Гавел, заслоняя газету то грудью, то спиной, оттеснял любопытных:

— Тише, черти!

Ответил солдатам Томан сам. Голос его был странно неустойчив.

— Это — газета… которая издается… в России. В ней, как во всех русских газетах… пишут, конечно… против Австрии и Германии…

Он начал, стараясь выдержать равнодушный тон, но последние слова были горячи, как несмазанные подшипники. Томан не мог долее сдерживаться.

— Вот: чехов освобождают!.. — выкрикнул он.

— Правильно делают, — проговорил кто-то серьезно. Теперь всем стало как-то легко, словно с этими словами всякая тяжесть ушла из их груди.

— Читайте вслух! — кричали Томану. — Читайте!

— Разрешите, пан лейтенант, — сказал Гавел и с торжественной решимостью взял у него газету. — Внимание! — Он стал читать уже совсем другим, не тем вульгарно-задорным тоном, каким говорил прежде; теперь он декламировал с чувством: — «Взор застилает слезами, в глазах темнеет, во рту собирается горечь, сжимаются кулаки, а губы шепчут библейские слова, адресуя их Вене, всей Австрии, всем пособникам ее: да падет на вас наша кровь! Кровь закипает в жилах, сжимаются кулаки, а душа призывает, не может не призывать к отмщению каждого честного чеха и словака. Так вот в чем подлинная «благородная цель войны», на которую призвал к оружию «свои народы» умирающий в маразме старец на троне дунайской империи, который ни разу не выполнил своего слова, своих клятв…»

— Вот как, — воскликнул Гавел, опустив газету, — вот как обращаются к нам родина и народ!

Родина и народ! В этих двух словах Гавла явственно слышался двойной удар сердца, биение жаркой крови, ладанный дым, дважды сорвавшийся с раскачивающегося кадила, два крыла, решительным взмахом вознесшие душу на головокружительную высоту.

— Так-то, господа братья и товарищи, — еще торжественнее произнес этот удалец. — Вот это я называю национальной честью и убеждением!

Честь и убеждение! В двух этих словах — грудь как скала, противостоящая буре; два копья глубоко вонзились в землю, брошенные с размаху.

Гавел ошеломил своих слушателей, поразил, взволновал их, поверг в смятение.

— Так-то, — в третий раз заговорил он. — Это было во-первых, а сейчас еще будет во-вторых. Внимание!

И он прочитал дальше:

— «О с в о б о ж д е н и е наших пленных земляков!
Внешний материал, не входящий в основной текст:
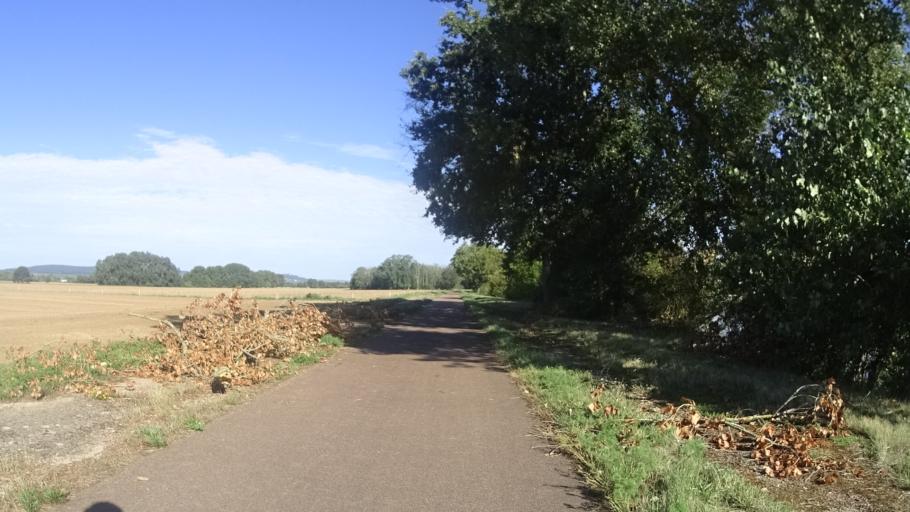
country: FR
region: Bourgogne
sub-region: Departement de la Nievre
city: Pouilly-sur-Loire
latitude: 47.2935
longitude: 2.9268
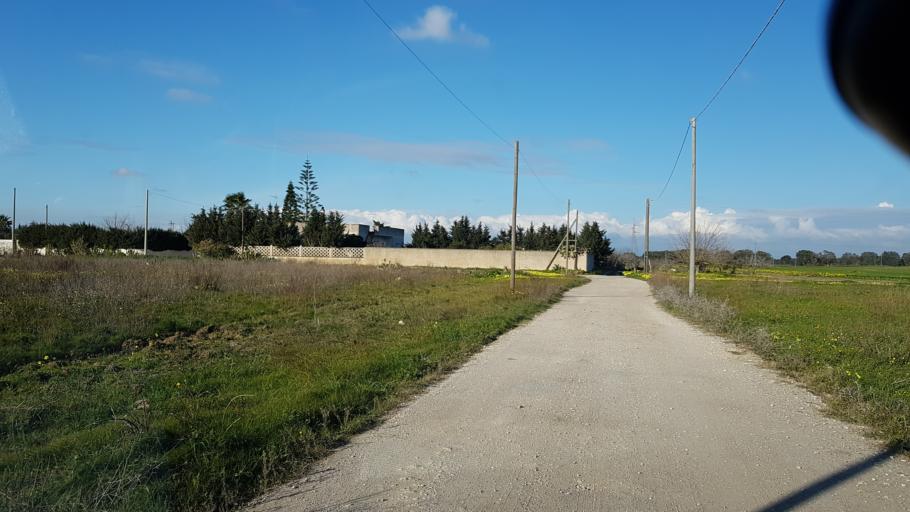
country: IT
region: Apulia
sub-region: Provincia di Brindisi
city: Tuturano
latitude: 40.5433
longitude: 17.9587
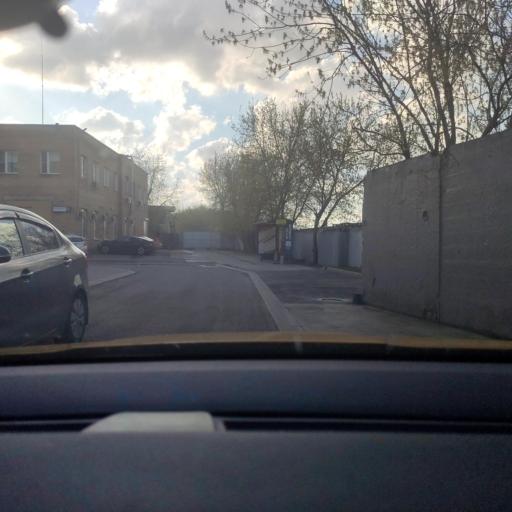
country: RU
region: Moscow
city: Kuz'minki
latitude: 55.6835
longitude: 37.7811
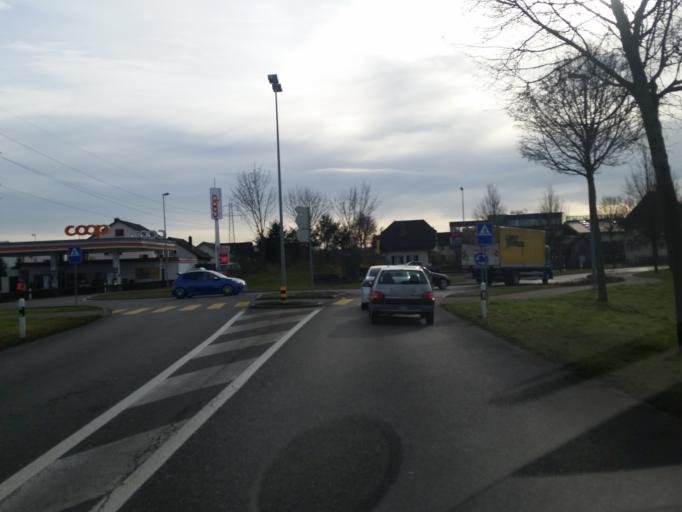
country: CH
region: Aargau
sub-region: Bezirk Bremgarten
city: Dottikon
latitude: 47.3705
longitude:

Нам только что стало известно, что вопрос об освобождении пленных чехов [89] находится в заключительной стадии и что в ближайшее время освобождение будет осуществлено в широких масштабах. Таким образом, сами собой снимаются замечания по этому вопросу, опубликованные в последнем номере «Чехословака». Основной принцип освобождения чехов и словаков заключается в том, что освобождаться из плена будут лишь те, относительно которых Союз получит уверенность, что они готовы честно исполнять долг сознательного славянина и подчиняться распоряжениям Союза. В большинстве случаев право свободного передвижения будет ограничено территорией той или иной губернии. Само собой разумеется, что одним из условий является согласие отпущенных из плена вносить определенный взнос на нужды Союза. По всем делам, связанным с освобождением, обращайтесь в правление Союза чехословацких обществ в России, Киев, Владимирская, 43».

— Ну вот, теперь — вольно!.. Поняли, пан Овца? Не забудьте: Союз чехословацких обществ в Киеве. Там, значит, наши вожди. Ясно?

Беранека сперва охватило сильное тоскливое смятение, сменившееся глубоким упадком духа. Душа его так и трепетала, когда он слушал кощунственные слова, оскорбляющие все его представления об императоре, об этом старце, склонившемся перед распятием в скорбной молитве за свои страдающие народы. (Веранек ясно вспомнил картинку, которая когда-то потрясла его.) Beer, мир закачался перед ним, как пьяный. До сих пор его мир был простым, он был построен на непреложностях, вроде той, что посеянное зерно прорастает стеблем к небу, а корнем — в землю. К миру непоколебимых непреложностей примыкали у Беранека столь же непоколебимые истины, затверженные еще в школе и накопленные затем в течение жизни. Эти готовые истины Беранек тщательно хранил в своем сердце. С этих-то складов жизненных истин и брал он свои ответы, рассудительные и надежные. Поэтому он сказал теперь:

— Такие вожди всегда вовремя улизнут, а глупые бедняки расплачивайся за них!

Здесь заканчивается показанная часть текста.